:: What you need to do ::
The records below are to be returned exactly as written, minus their pictures.

:: Provided entries ::
● ● ● ● ● ● ●

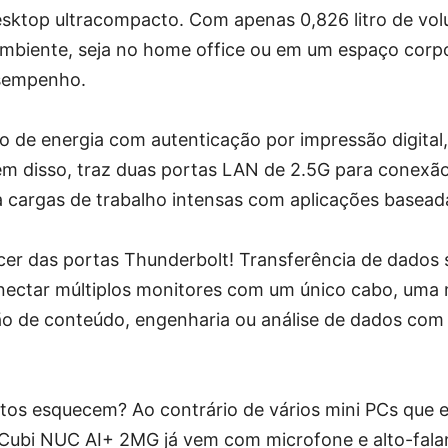
ktop ultracompacto. Com apenas 0,826 litro de vol
mbiente, seja no home office ou em um espaço corp
sempenho.
 de energia com autenticação por impressão digital,
ém disso, traz duas portas LAN de 2.5G para conexão 
ra cargas de trabalho intensas com aplicações basead
cer das portas Thunderbolt! Transferência de dados 
onectar múltiplos monitores com um único cabo, uma
ão de conteúdo, engenharia ou análise de dados com
itos esquecem? Ao contrário de vários mini PCs que e
o Cubi NUC AI+ 2MG já vem com microfone e alto-fala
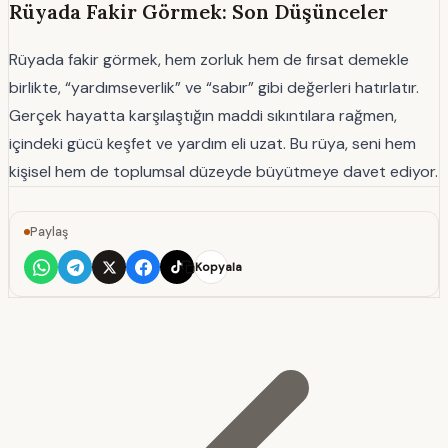
Rüyada Fakir Görmek: Son Düşünceler
Rüyada fakir görmek, hem zorluk hem de fırsat demekle
birlikte, “yardımseverlik” ve “sabır” gibi değerleri hatırlatır.
Gerçek hayatta karşılaştığın maddi sıkıntılara rağmen,
içindeki gücü keşfet ve yardım eli uzat. Bu rüya, seni hem
kişisel hem de toplumsal düzeyde büyütmeye davet ediyor.
Paylaş
Kopyala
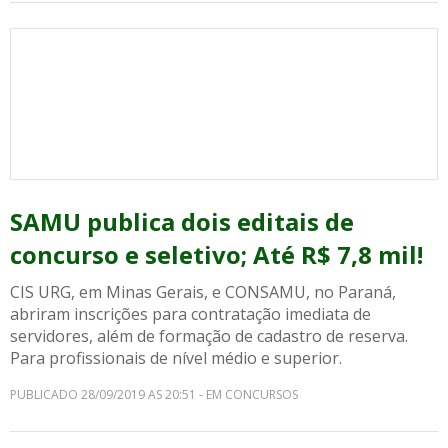
SAMU publica dois editais de
concurso e seletivo; Até R$ 7,8 mil!
CIS URG, em Minas Gerais, e CONSAMU, no Paraná,
abriram inscrições para contratação imediata de
servidores, além de formação de cadastro de reserva.
Para profissionais de nível médio e superior.
PUBLICADO 28/09/2019 AS 20:51 - EM CONCURSOS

● ● ● ● ● ● ●

:: Response to this exercise ::
ktop ultracompacto. Com apenas 0,826 litro de vol
mbiente, seja no home office ou em um espaço corp
sempenho.
 de energia com autenticação por impressão digital,
ém disso, traz duas portas LAN de 2.5G para conexão 
ra cargas de trabalho intensas com aplicações basead
cer das portas Thunderbolt! Transferência de dados 
onectar múltiplos monitores com um único cabo, uma
ão de conteúdo, engenharia ou análise de dados com
itos esquecem? Ao contrário de vários mini PCs que e
o Cubi NUC AI+ 2MG já vem com microfone e alto-fala
Rüyada Fakir Görmek: Son Düşünceler
Rüyada fakir görmek, hem zorluk hem de fırsat demekle
birlikte, “yardımseverlik” ve “sabır” gibi değerleri hatırlatır.
Gerçek hayatta karşılaştığın maddi sıkıntılara rağmen,
içindeki gücü keşfet ve yardım eli uzat. Bu rüya, seni hem
kişisel hem de toplumsal düzeyde büyütmeye davet ediyor.
Paylaş
Kopyala
SAMU publica dois editais de
concurso e seletivo; Até R$ 7,8 mil!
CIS URG, em Minas Gerais, e CONSAMU, no Paraná,
abriram inscrições para contratação imediata de
servidores, além de formação de cadastro de reserva.
Para profissionais de nível médio e superior.
PUBLICADO 28/09/2019 AS 20:51 - EM CONCURSOS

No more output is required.